Protect the country against all enemies both domestic and foreign, and
“to suppress Insurrections and repel Invasions”.
The US Constitution guarantees to each state its own “Republican form of government”. It is every state's Militia that is the ONLY Constitutionally assigned force to “counter Invasions” and “Domestic Violence” within our nation.
The forefathers wouldn't put the militia under federal control as there was always a chance that those in office would turn traitorous against the people. They already had learned, and history taught – then and now, that people in places of power could not be trusted. So they broke it up; the people ARE the militia and would keep the best interests of the people themselves at the forefront of all decisions made. Then they assigned the duty of organizing, arming, and disciplining each state's militia to the federal congress; and to each state the appointment of their Militia's officers and their training; all under Article I, Section. 8, Clause 16:
“To provide for organizing, ARMING, and disciplining, the Militia, and for governing such Part of them as may be employed in the Service of the United States, reserving to the States respectively, the Appointment of the Officers, and the Authority of training the Militia according to the discipline prescribed by Congress”.

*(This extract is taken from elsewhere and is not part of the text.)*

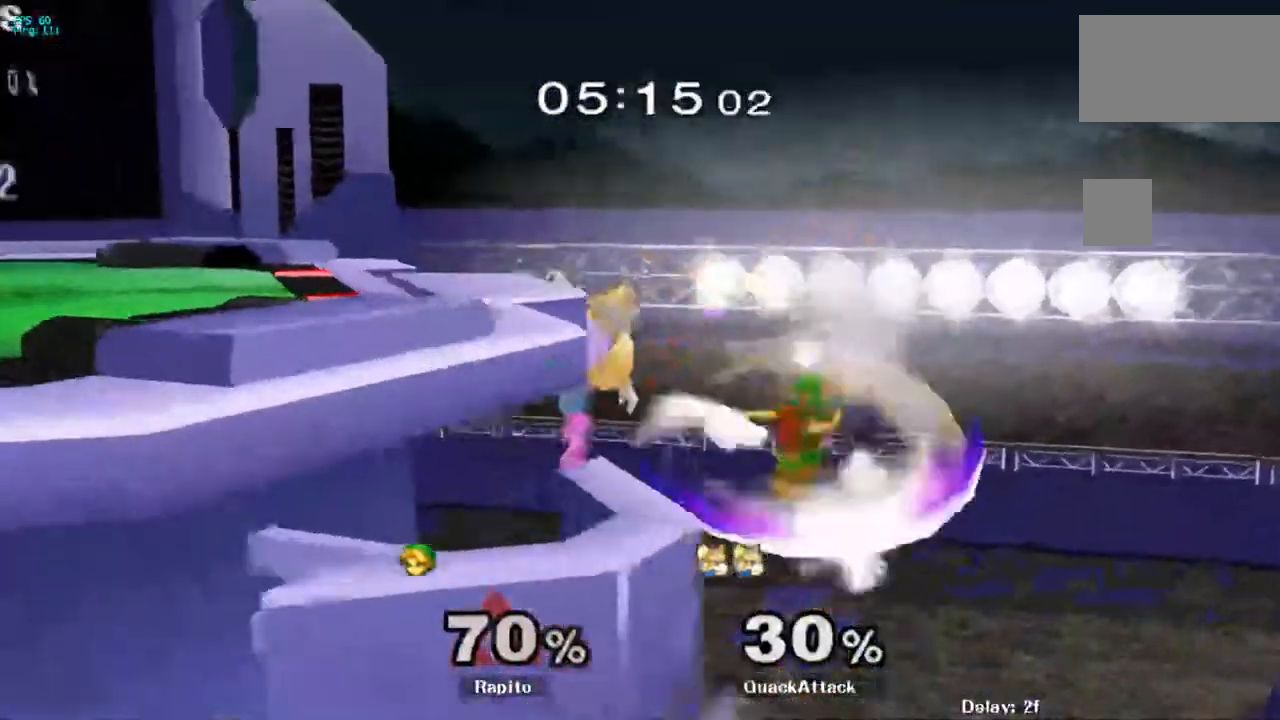
{"buttons": ["B"], "left_stick": "up-left", "right_stick": "center"}
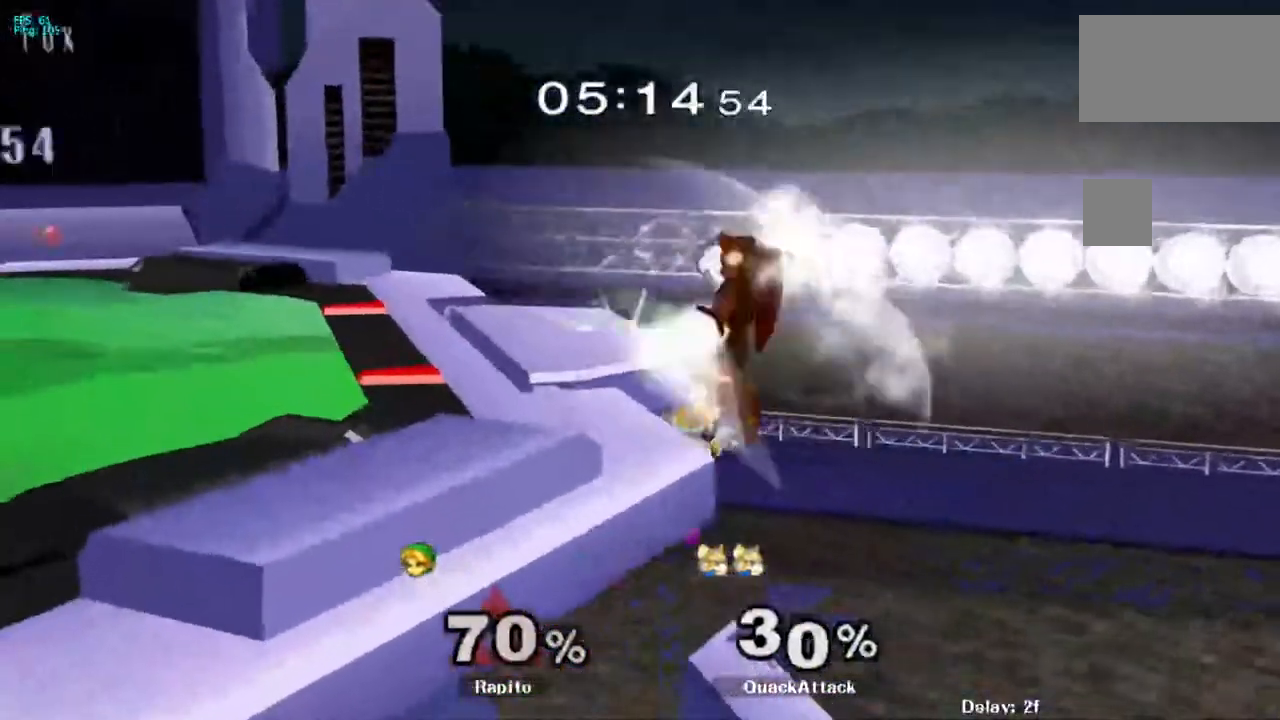
{"buttons": [], "left_stick": "up-left", "right_stick": "center", "events": [[233, "B", "up"], [283, "B", "down"], [467, "B", "up"]]}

The Militia of the several states offers everyone the greatest degree of equality with each other;
Because EVERY able-bodied person from the age of 18 – 60 is the militia of each state.
They, when trained, have the governmental powers to operate in every county, city, state, and throughout America when needed.
Plus through uniformity; the Militia requires the same general duty of service from everyone – though not all will have the same tasks as they can perform different tasks according to their abilities.
This is why the Militia offers the best protection against rogue politicians and usurpation’s for those serving within the governments, “We the people” protect our own natural rights and hold accountable those we put into positions of power by enforcing the US Constitution and each state's constitution. When everyone takes a part in guarding the security of the neighborhood, county, city, state that they live in; plus the country when needed, it basically stops or makes it very difficult for a small body of people to take over this nation. (Edward Vieira, Junior “Constitutional Homeland Security” Volume 1, the Nation in Arms”.)
The Second Amendment was and IS to preserve and guarantee the pre-existing right of individuals to keep and bear arms, it does not grant them.
What the framers, courts, newspapers of that time period, and the people said about the Militia, and the Second Amendment.
Richard Henry Lee writing in Letters from the Federal Farmer to the Republic, Letter XVIII, May, 1788: "A militia, when properly formed, are in fact the people themselves …"
George Mason, Co-author of the Second Amendment during Virginia's Convention to Ratify the Constitution, 1788: "I ask, Sir, what is the militia? It is the whole people except for a few public officials. To disarm the people is the best and most effectual way to enslave them."
St. George Tucker, a lawyer, Revolutionary War militia officer, legal scholar, and later a U.S. District Court Judge, wrote of the Second Amendment: “The right of the people to keep and bear arms shall not be infringed, and this without any qualification as to their condition or degree, as is the case in the British government.” (The Supreme Court has cited Tucker in over forty cases, in the major cases of virtually every Supreme Court era.)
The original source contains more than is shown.